Passage extrait:
Michael Roch : « L’unicité de l’humanité caribéenne, c’est sa diversité »
Le romancier Michael Roch a imaginé une mégalopole caribéenne appelée Lanvil, où se déroulent la plupart de ses récits. Il poursuit aujourd’hui cette démarche d’anticipation à travers son recueil de nouvelles – revues et corrigées ou inédites –, baptisé Lanvil emmêlée (La Volte, 2024).
Lanvil est le décorum de presque toutes vos histoires. À quand remonte son apparition dans vos textes ?
À mon tout premier texte afro-futuriste, qui est la première nouvelle du recueil Lanvil emmêlée, et qui s’appelle « Aux portes de Lanvil ». Elle avait été publiée dans la revue Bifrost, en 2018. C’était une première vision, assez lointaine ; le mot apparaît, mais le lieu n’était pas entièrement construit. Ce sera le cas dans le roman Tè mawon, sorti en 2022 [La Volte, ndlr]. Lanvil est alors le nom d’une mégalopole qui s’étend de Miami au Venezuela, et couvre ainsi tout l’arc caribéen.
Un arc qui devient ainsi « une longue bande urbaine surpeuplée », pour vous citer. Quel serait l’historique de sa création ?
Tout cela est encore en construction, mais je peux vous donner les grandes lignes. Il y a d’abord la naissance d’une fédération d’îles, puis une fédération économique. Ce n’est cependant pas une fédération politique, même si l’on pourrait totalement imaginer que cela se produise dans les années à venir, si toutes les îles des Caraïbes devenaient indépendantes. Sachant que les seules à ne pas l’être sont les îles françaises et certaines îles américaines.
Cette idée part d’un principe politique, partagé de manière poétique par des auteurs et des écrivains caribéens, qui s’appelle la « diversalité ». Il a été défini par les penseurs de la « créolité », comme Patrick Chamoiseau, Jean Bernabé et Raphaël Confiant. Ils le notent dans la conclusion de leur livre Éloge de la Créolité, paru en 1989 [Gallimard]. Ce principe s’oppose à l’universalisme européen, puisqu’il s’axe d’abord sur la relation entre les êtres humains.
Ce qui fait l’unicité de l’humanité caribéenne, c’est sa diversité. On fonctionne à travers nos différences plutôt qu’à travers nos similitudes. Techniquement, autour de cette fédération politique, une nouvelle société peut émerger ; un havre de paix pour les personnes qui, autour du monde, vivent dans des poches politiques d’extrême droite, dystopiques, ou sujettes à des catastrophes climatiques ou sanitaires.
Cependant, l’expansion de Lanvil passe, malheureusement, par un essor de l’urbanité dans lequel on rase les mornes [collines ou monts, en antillais] et les forêts. Et on construit en hauteur puisqu’on est limité par la montée des eaux. Ce sont des choses que l’on voit déjà en Guadeloupe avec les personnes qui bâtissent des villas à Grande-Terre, ce qui donne des sortes de carrières à ciel ouvert dans les montagnes – et c’est absolument horrible. De plus, entre les canaux, Lanvil construit des polders, des digues, des ponts et vient poser de nouvelles infrastructures, comme des usines marémotrices. Petit à petit, à partir d’un pont métaphorique entre les petites Antilles et Haïti, se construit donc cette ville immense, dont le centre névralgique est la Martinique.

Données:
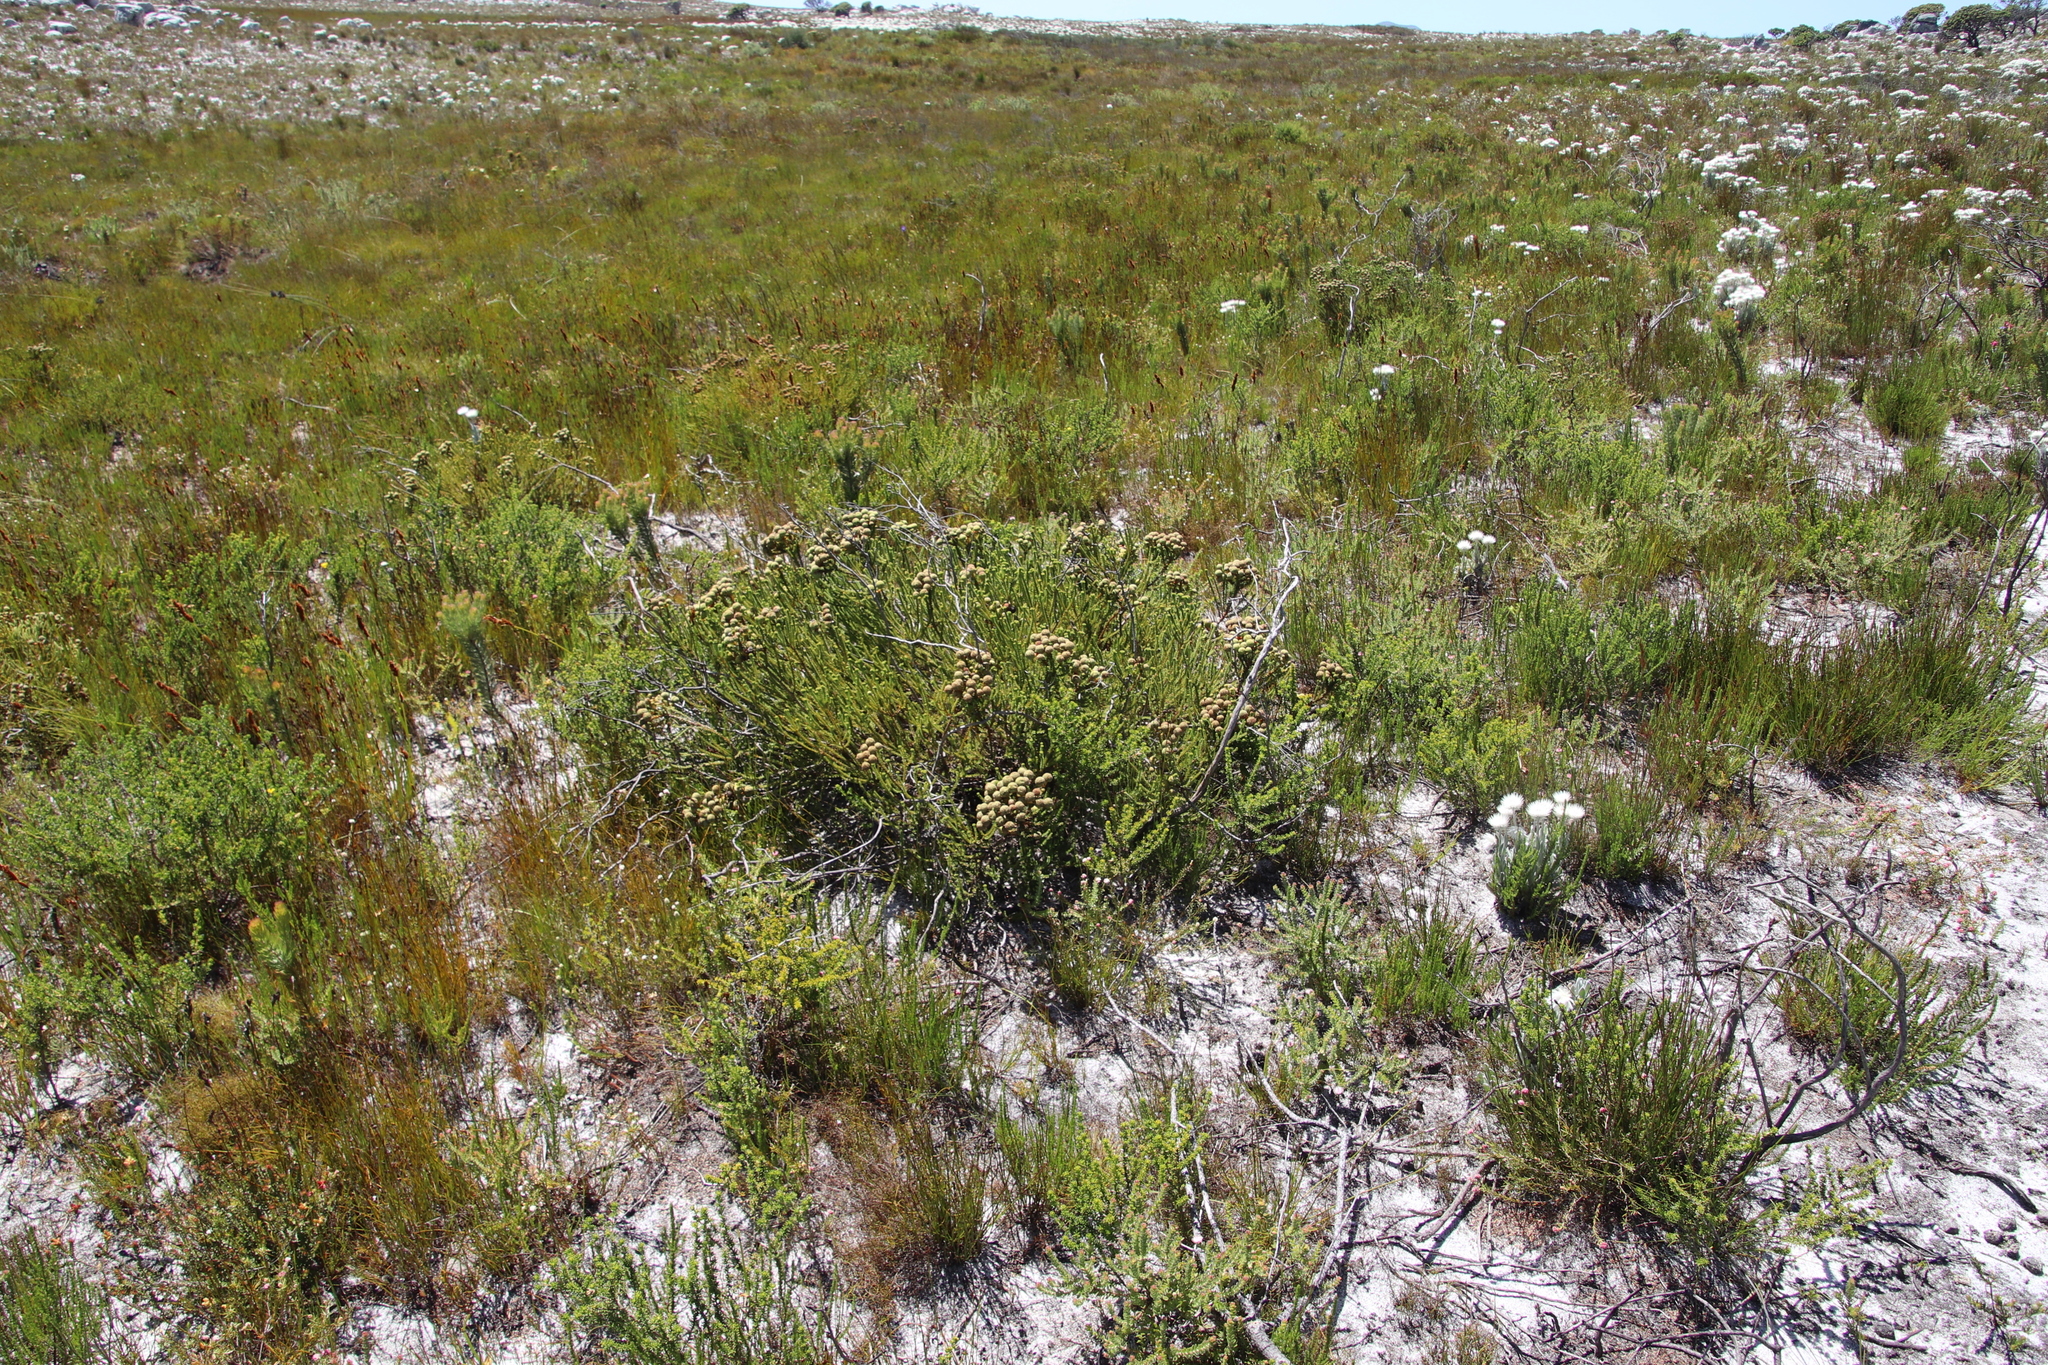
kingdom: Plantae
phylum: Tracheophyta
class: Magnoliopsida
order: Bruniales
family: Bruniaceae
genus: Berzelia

À faire:
1. D'après l'entretien sur Lanvil, quelle île constitue le centre névralgique de la mégalopole ?
2. Prolongez, s'il vous plaît, l'entretien sur Lanvil en reprenant après sa dernière phrase.
Les entrées n'ont aucun lien avec l'entretien sur Lanvil.

Réponses fournies:
1. La Martinique.

2.
Quelles étaient vos influences quand vous avez commencé à imaginer Lanvil ?
D’abord le Los Angeles de Blade Runner ; nous ne sommes plus sur le territoire américain, mais dans un monde aux cultures entre-mêlées, ce qui donne lieu à des extravagances et des imprévisibilités stylistiques. Je me suis aussi nourri d’un imaginaire visuel qu’on retrouve dans les films et les clips musicaux, qui reprennent les villes qui se superposent sur elles-mêmes. On peut citer Néo Tokyo dans le manga Akira ou le New York du film Soleil vert. D’autres images me viennent de la réalité des villes chinoises, indiennes ou mexicaines.
On retrouve chez vous une organisation avec les pauvres vivant en bas (l’anba Lanvil) et les riches en haut (l’anwo Lanvil), soit une hiérarchie sociale typique des œuvres de science-fiction.
Cette vision-là de Lanvil est surtout celle des personnages de Tè mawon, qui sont ambigus, reclus. Mais je viens pondérer cette vision avec d’autres personnages pour comprendre que l’anwo Lanvil et l’anba Lanvil sont un reliquat d’une vision classiste de la société, tout comme on a des reliquats postcoloniaux. Avoir une vision décoloniale de la ville, c’est aussi venir interroger la répartition sociale, hégémonique, de son imaginaire.
Il y a aussi plusieurs noms de secteur ; DMQ, PTP, AYT. Est-ce pour la Dominique, Pointe-à-Pitre et Haïti ?
Oui. Pour les plus gros secteurs cela correspond à la nomenclature des aéroports qui existent actuellement. Cette sectorisation était pour moi une manière de renvoyer à la « ville du quart d’heure ». C’est l’urbaniste espagnol Carlos Moreno qui m’avait parlé de ce concept. Pour la petite histoire, je l’avais rencontré totalement par hasard en lui louant un appartement en Airbnb, à Pantin [Seine-Saint-Denis]. Je ne savais pas du tout qui il était. Et donc, dans Lanvil, tout est accessible dans un rayon de 3 kilomètres.
Propos recueillis par Rodolphe Casso
Lire la suite de cet article dans le numéro 442 « Planifier versus réglementer » en version papier ou en version numérique
Photos : Michael Roch, crédit: Jordan Beal ; Panneau portant un PLU imaginaire dans la nature, crédit : Francesco Scatena.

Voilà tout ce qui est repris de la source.